Reflections on my denial

I'm about 2/3 of the way through Eating Animals, and a particular section about chicken processing on factory farms reminded me of an experience I had earlier this year. And it highlights the denial I was living in before I stopped eating meat.

I was walking my dog on a Sunday evening, tired, and a bright green bird caught my eye. It was lying in a back alley. At first I thought it was dead because it was lying on it's back, but then I saw it move when I got closer. My pup gave it a sniff and walked away. I took a couple steps as if to continue walking, but I turned right back around. I knew I couldn't do that. I felt bad for the little guy, and I couldn't let him suffer in pain and starve to death. I considered stomping on him right then and there to put him out of his misery. It would have been awful, and extremely difficult for me. But, he looked alive enough that maybe he just needed a vet and would be fine. I couldn't kill him. So, I gently picked him up, trying not to cause more pain or put him in shock. He still was only really moving his head and his wings a bit, but he was pecking at my fingers. The little bugger. I took this picture as I was walking back to my apartment.
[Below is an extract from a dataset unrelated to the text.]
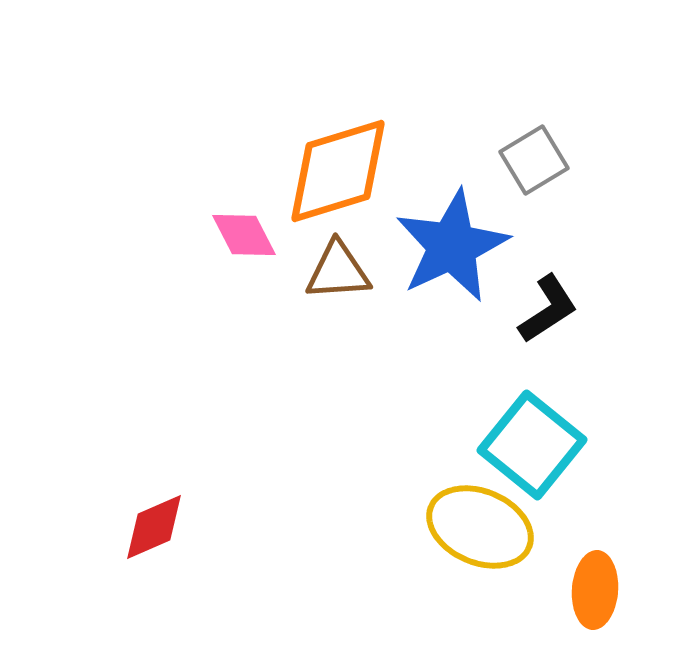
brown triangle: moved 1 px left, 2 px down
No vet would even look at the bird unless I claimed it was my pet, and based on my description (I thought his leg was broken, maybe some internal damage) the tests alone were going to exceed $1,000, let alone any treatment. After hours of calling various groups I finally found a rescue organization that was willing to take him the next morning, against their rules. Valley Wildlife Rescue. Based on their advice, I did my best to give him a comfortable home for the night. I bought some birdseed at Target because it was late at this point, had a little water dish, put a heating pad under the box, and an old t-shirt to line it. Within a couple hours, he was eating and moving around the box a bit.
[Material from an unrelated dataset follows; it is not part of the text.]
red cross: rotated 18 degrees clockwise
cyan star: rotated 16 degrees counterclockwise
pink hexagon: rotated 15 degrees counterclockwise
I drove to the rescue the next morning, and was late to work because of it. I was so thankful, and they said they'd get back to me. Well, they were optimistic in the first couple days, saying they were stopping the internal bleeding, would x-ray him once he was stable. And they asked if I would adopt him. I'm not a bird person. I had a parakeet as a kid, but that's it. I wasn't looking to have a bird cage to clean up in addition to taking care of my dog. But, something about the little guy made me want to keep him. He was a little fighter. I found him and saved him. So, I was going to keep him. Well, I got the e-mail a couple days later. After an x-ray, they saw his spine was broken, he wouldn't have a good life, and they put him down. I never thought I'd be so attached to a bird, and I was upset. I think I even cried on the way to work the next day, just thinking about him.

This brings me to my denial. How was it that the suffering of 1 bird was enough for me to put all that energy into saving him, yet I was willing to eat the flesh of animals that have suffered far worse? I even would take spiders outside after catching them, never killing them. I didn't think about it, that's how. I knew it was horrible, but I somehow kept on doing it.

In "Eating Animals" he describes chickens being grabbed by their legs and most of the time they break them. Suffering. And I've noticed, when people ask me why I went vegetarian and I answer "I'm not down with torchering animals," they always say they don't wanna know any more. They're all in denial. I'm so grateful for hearing this interview and finally snapping out of it. The book is shocking. And all my omnivore friends have a million excuses of why eating meat is OK. Interestingly, none of them are in a hurry to read the book. Otherwise, they'd have to face what I've faced. I had to look inside and really see that I was doing something I felt was wrong. I'm not a person who would support suffering of any life on this planet. And I wasn't living in a way true to my own beliefs. And that's something I strive for every day in as many ways as I can. I can only control what happens in my future, so I can't feel guilt for what I've done. I feel relieved. A burden has been lifted. I'm now more myself than I've ever been. And I've never felt better. And that's what I tell all the nay-sayers who assume I'm feeling fatigued or sickly. When they ask how I feel now, I say "I've never felt better." And I mean it.

1 comment:

  1. You blog brings a mother to tears... So glad it is going well for you. I enjoy reading about your journey.